Surya Pharmaceutical Ltd. (Code:532516) Rs.79
Incorporated in 1992, Surya Pharmaceutical Ltd. (SPL) manufactures and markets a range of active pharmaceutical ingredients, drug formulation and bulk intermediates that address various therapeutic segments. Starting as a manufacturer of penicillin derivatives, today SPL is among the top five Indian players in betalactum and cephalosporin range of anti-infectives. In fact, it is moving up the product value chain from being a manufacturer of betalactum antibiotics-a low margin product, to a maker of third and fourth generation sterile range of cephalosporins - a high margin product such as cephaclor, cephixime, cefprozil, cefdinir etc. It has also diversified into high-margin lifestyle segments like anti-histamines and cardio vascular drugs and is increasing its focus on exports for the long-term. In the near future, the company may set up or acquire a pharmaceutical manufacturing unit in Europe.
SPL has five manufacturing facilities spread across three states in northern India. It has two plants at Baddi - HP, two plants at Banur – Punjab and one at Panchkula – Haryana. Nearly half the production is exported to more than 60 countries across Europe, South East Asia, the Far East, Middle East, Latin America and Africa. Lately, SPL made an impressive foray into contract research and manufacturing (CRAMS) space with an order worth Rs.350 cr. to be executed over the next few years. For that, it is implementing an ambitious Rs.90 cr. expansion plan of setting up a new US-FDA compliant facility in Jammu. This new facility will manufacture high-margin products such as statins, sterile & oral cephalosporins and advanced intermediates and formulations. This would also help the company in servicing MNCs through the contract-manufacturing route. Further, it is also carrying out massive capacity expansions at its existing facilities in Baddi and Banur and upgrading them to US FDA Standards. Its bulk drug facility at Panchkula has been completely revamped to produce anti-histamine bulk products like loratidine and fexofenadine.

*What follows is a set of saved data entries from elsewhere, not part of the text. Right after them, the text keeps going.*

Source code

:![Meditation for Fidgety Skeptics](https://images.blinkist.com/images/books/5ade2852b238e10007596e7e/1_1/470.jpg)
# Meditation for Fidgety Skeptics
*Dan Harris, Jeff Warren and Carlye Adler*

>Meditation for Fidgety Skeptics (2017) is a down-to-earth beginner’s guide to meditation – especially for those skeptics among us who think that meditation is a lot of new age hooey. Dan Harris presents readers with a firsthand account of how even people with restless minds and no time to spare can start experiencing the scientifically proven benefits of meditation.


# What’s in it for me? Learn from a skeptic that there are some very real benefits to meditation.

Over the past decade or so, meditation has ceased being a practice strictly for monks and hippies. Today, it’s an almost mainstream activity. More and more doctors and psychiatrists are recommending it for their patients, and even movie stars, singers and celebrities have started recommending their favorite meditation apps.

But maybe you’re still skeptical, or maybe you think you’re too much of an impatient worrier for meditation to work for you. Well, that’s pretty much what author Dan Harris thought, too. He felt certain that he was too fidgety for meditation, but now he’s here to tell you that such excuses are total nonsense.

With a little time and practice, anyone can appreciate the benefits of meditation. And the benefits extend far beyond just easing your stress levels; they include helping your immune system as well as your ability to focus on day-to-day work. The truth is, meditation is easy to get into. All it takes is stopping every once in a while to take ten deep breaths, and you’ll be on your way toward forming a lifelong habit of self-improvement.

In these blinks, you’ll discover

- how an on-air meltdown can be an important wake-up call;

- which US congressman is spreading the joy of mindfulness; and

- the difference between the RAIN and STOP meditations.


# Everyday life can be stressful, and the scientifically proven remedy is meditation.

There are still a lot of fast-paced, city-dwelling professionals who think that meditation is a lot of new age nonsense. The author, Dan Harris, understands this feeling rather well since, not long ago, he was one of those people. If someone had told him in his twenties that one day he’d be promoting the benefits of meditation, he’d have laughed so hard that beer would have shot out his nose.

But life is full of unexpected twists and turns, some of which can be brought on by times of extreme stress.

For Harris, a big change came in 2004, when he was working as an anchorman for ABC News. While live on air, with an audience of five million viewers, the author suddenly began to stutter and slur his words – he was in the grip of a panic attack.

To finance its growth plans, SPL raised around Rs.54 cr. via FCCBs to be converted into equity shares at Rs.160 per share. Besides, it has already allotted Rs.40 lakh warrants to promoters and others, which will be converted into shares at Rs.70 per share. It may raise another Rs.225 cr. in future through the ADR/ GDR route. Thus, financially the company has made all arrangements for its working capital and expansion requirements. For FY06, its top-line registered a gain of 40% to Rs.238 cr. whereas its net profit recorded 180% growth to Rs.24 cr. posting an EPS of Rs.22 on its equity of Rs.11.08 cr. For FY07, it may earn a net profit of Rs.28 cr. on sales of Rs.300 cr. And since its equity will get bloated to Rs.18 cr. due to the FCCB and convertible warrants, the EPS works out to Rs.15. Hence the scrip is trading fairly cheap at a forward P/E of less than 5 times. Although there is the risk of further equity dilution due to the likely ADR/ GDR issue, but still it’s a good bet and can give 50% return if held for 15-18 months.